It seems that whenever I disconnect from an OpenVPN connection (via systemd unit), the Netdata agent stops showing up as alive in the cloud dashboard. The local dashboard works fine.
The local dashboard also tells me that the agent is not currently connected to the cloud.
Interestingly, reconnecting the VPN does not resolve the issue but a restart of the Netdata service does.
The error.log does not show any activity when the issue occurs either; perhaps something important has fallen over?
When the issue happened I used to netcat to check liveness of port 443 against “api.netdata.cloud” and “mqtt.netdata.cloud” and they come back as being live.
(Issue repro’s every time BTW)
EDIT for update: I ran metric correlation against the time-frame of an issue and saw something interesting. Right before the service restart I see IPv6 bandwidth being used and not IPv4, but right at and after the issue I see it has switch to IPv4 only.
It could be a red-herring but perhaps the agent is not handling a switch being IP protocol versions during run-time?

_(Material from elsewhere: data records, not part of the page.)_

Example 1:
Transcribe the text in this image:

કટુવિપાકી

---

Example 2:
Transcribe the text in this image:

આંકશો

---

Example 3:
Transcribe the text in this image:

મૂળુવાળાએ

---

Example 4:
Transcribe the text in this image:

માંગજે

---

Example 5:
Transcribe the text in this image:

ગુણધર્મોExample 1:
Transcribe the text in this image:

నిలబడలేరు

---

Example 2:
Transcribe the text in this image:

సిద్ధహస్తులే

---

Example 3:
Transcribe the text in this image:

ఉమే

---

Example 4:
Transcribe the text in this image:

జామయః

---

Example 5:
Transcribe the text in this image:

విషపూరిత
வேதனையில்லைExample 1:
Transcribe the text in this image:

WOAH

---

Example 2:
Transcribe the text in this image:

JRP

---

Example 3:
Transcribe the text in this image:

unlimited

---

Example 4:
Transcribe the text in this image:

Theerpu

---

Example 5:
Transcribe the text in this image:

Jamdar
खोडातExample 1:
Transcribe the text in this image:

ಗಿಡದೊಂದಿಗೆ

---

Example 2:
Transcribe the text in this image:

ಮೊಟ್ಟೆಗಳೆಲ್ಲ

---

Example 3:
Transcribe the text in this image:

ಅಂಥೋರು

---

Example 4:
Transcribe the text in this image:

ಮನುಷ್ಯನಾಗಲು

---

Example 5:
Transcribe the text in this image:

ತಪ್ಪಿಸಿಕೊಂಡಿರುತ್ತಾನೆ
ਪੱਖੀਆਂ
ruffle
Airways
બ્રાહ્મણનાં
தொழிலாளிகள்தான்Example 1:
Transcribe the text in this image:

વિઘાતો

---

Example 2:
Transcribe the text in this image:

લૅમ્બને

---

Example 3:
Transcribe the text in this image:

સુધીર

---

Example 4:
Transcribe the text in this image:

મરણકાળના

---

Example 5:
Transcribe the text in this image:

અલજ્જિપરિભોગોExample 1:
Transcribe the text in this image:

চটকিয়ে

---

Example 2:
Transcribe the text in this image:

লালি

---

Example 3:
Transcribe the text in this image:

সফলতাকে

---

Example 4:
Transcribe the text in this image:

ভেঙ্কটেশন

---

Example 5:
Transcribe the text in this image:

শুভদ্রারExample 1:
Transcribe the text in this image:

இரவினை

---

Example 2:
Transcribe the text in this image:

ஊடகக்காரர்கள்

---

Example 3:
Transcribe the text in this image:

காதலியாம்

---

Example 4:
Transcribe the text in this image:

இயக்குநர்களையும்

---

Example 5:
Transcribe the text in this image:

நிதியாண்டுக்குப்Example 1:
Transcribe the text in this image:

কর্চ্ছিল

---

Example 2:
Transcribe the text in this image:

EDIT 2: I have repro’d the same behaviour when switching from non-VPN to a VPN connection
Environment:
Ubuntu 22.04.1 LTS (arm64)
Edge Version 108.0.1462.46 (Official build) (64-bit)
Netdata agent:
Version: netdata v1.37.0-40-nightly
Configure options: ‘–prefix=/usr’ ‘–sysconfdir=/etc’ ‘–localstatedir=/var’ ‘–libexecdir=/usr/libexec’ ‘–libdir=/usr/lib’ ‘–with-zlib’ ‘–with-math’ ‘–with-user=netdata’ ‘–with-bundled-protobuf’ ‘CFLAGS=-O2 -pipe’ ‘LDFLAGS=’
Install type: kickstart-build
Features:
dbengine: YES
Native HTTPS: YES
Netdata Cloud: YES
ACLK: YES
TLS Host Verification: YES
Machine Learning: YES
Stream Compression: YES
Libraries:
protobuf: YES (bundled)
jemalloc: NO
JSON-C: YES
libcap: NO
libcrypto: YES
libm: YES
tcalloc: NO
zlib: YES
Plugins:
apps: YES
cgroup Network Tracking: YES
CUPS: NO
EBPF: NO
IPMI: NO
NFACCT: NO
perf: YES
slabinfo: YES
Xen: NO
Xen VBD Error Tracking: NO
Exporters:
AWS Kinesis: NO
GCP PubSub: NO
MongoDB: NO
Prometheus Remote Write: NO
Debug/Developer Features:
Trace Allocations: NO
What do you guys need to troubleshoot this?
I’m using the standard systemd unit file for OpenVPN on Ubuntu (can provide that if needed).